» **SOURCE RECORDS**:

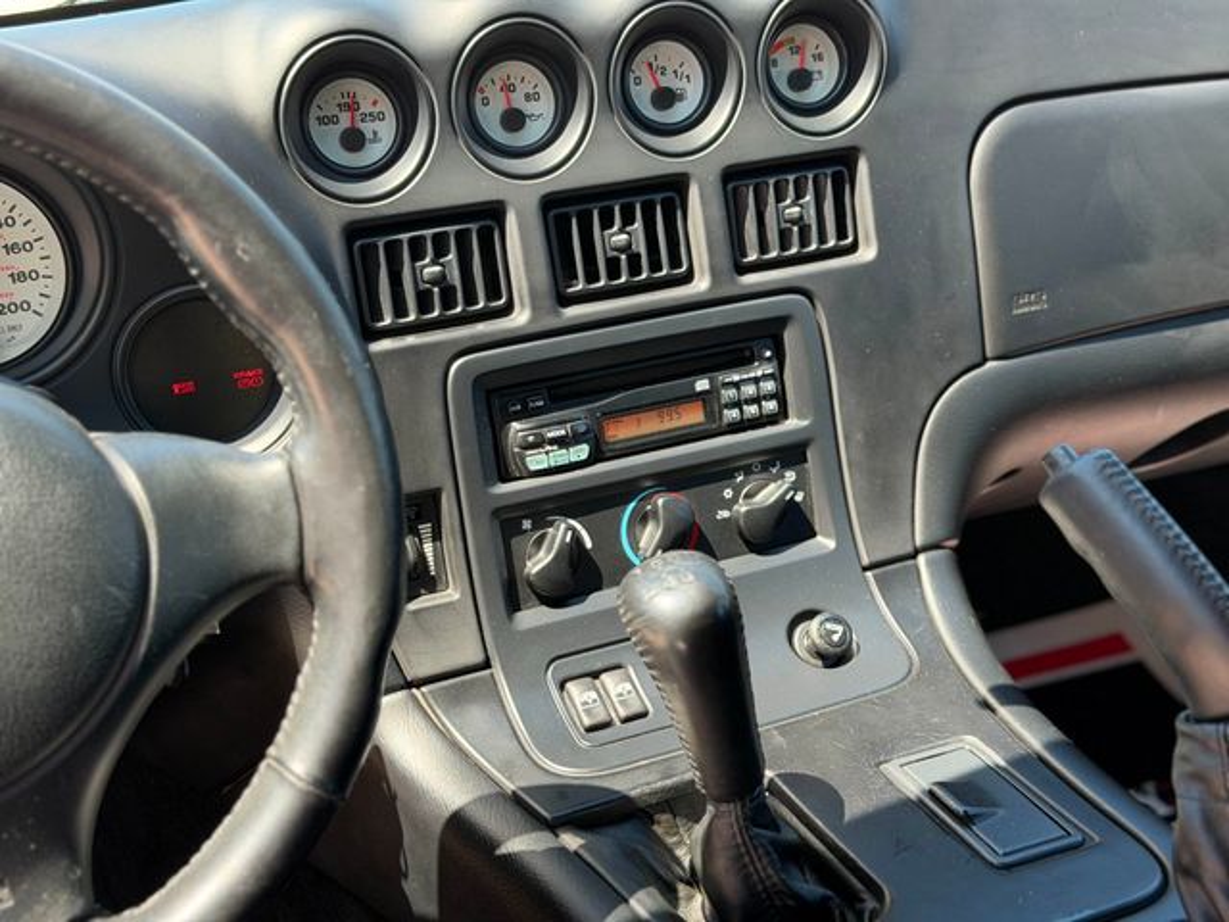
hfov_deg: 39.7
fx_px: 1704
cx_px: 614
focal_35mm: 48
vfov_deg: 30.3
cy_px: 461
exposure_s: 1/288
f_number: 1.78
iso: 80
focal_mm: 6.76
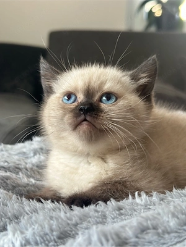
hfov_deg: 30.3
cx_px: 93
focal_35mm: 48
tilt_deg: -7.6
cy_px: 124
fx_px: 344
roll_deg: -2.1
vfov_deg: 39.7
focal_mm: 6.86
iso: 125
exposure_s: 1/121
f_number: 1.78
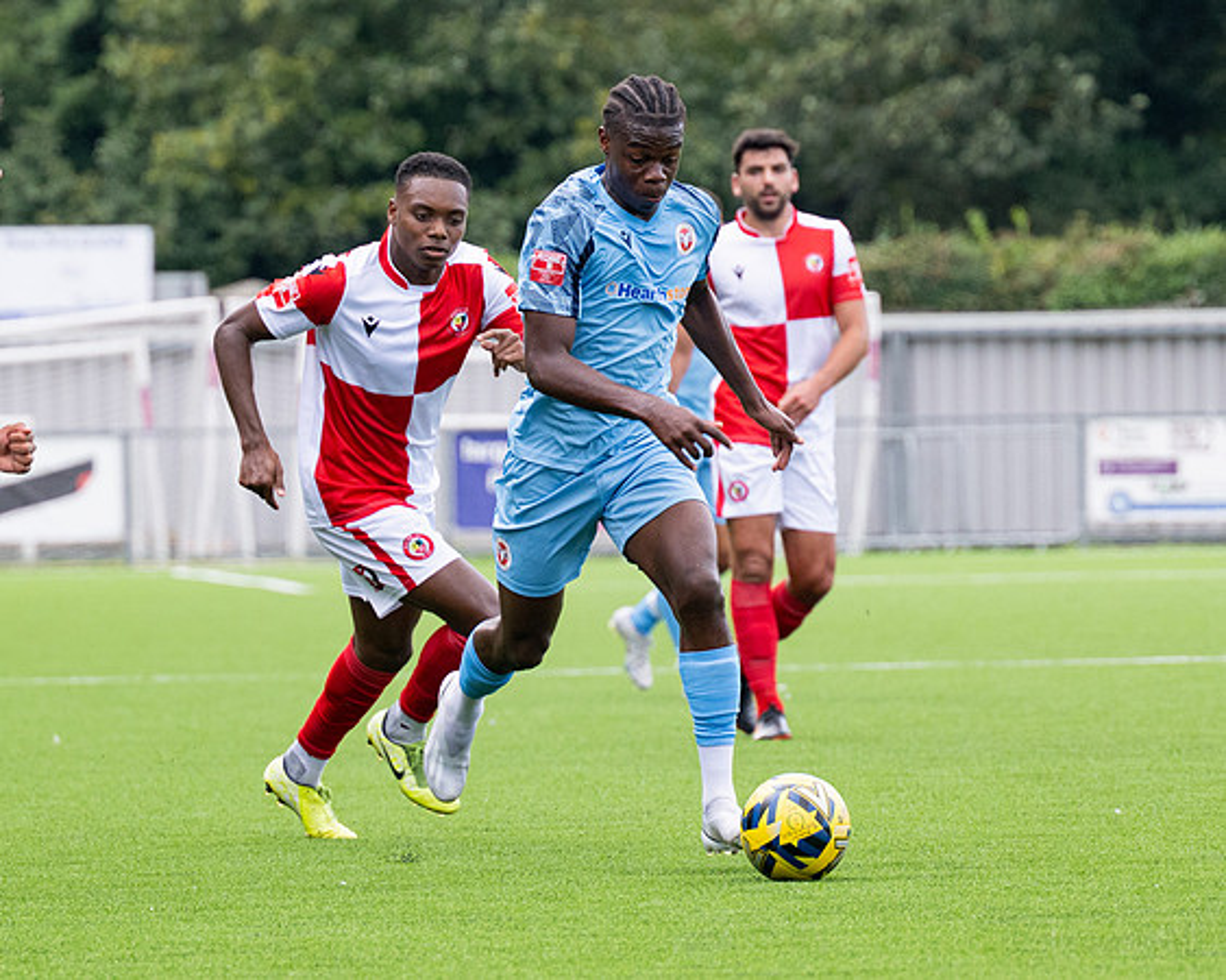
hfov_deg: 5.1
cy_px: 654
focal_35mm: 380
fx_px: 13786
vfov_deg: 4.1
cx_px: 381
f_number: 4
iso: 400
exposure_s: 1/1250
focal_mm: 160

» **WHAT IS REQUIRED**: Reproduce the lines above exactly, image-free.

» **TASK ANSWER**:
hfov_deg: 39.7
fx_px: 1704
cx_px: 614
focal_35mm: 48
vfov_deg: 30.3
cy_px: 461
exposure_s: 1/288
f_number: 1.78
iso: 80
focal_mm: 6.76
hfov_deg: 30.3
cx_px: 93
focal_35mm: 48
tilt_deg: -7.6
cy_px: 124
fx_px: 344
roll_deg: -2.1
vfov_deg: 39.7
focal_mm: 6.86
iso: 125
exposure_s: 1/121
f_number: 1.78
hfov_deg: 5.1
cy_px: 654
focal_35mm: 380
fx_px: 13786
vfov_deg: 4.1
cx_px: 381
f_number: 4
iso: 400
exposure_s: 1/1250
focal_mm: 160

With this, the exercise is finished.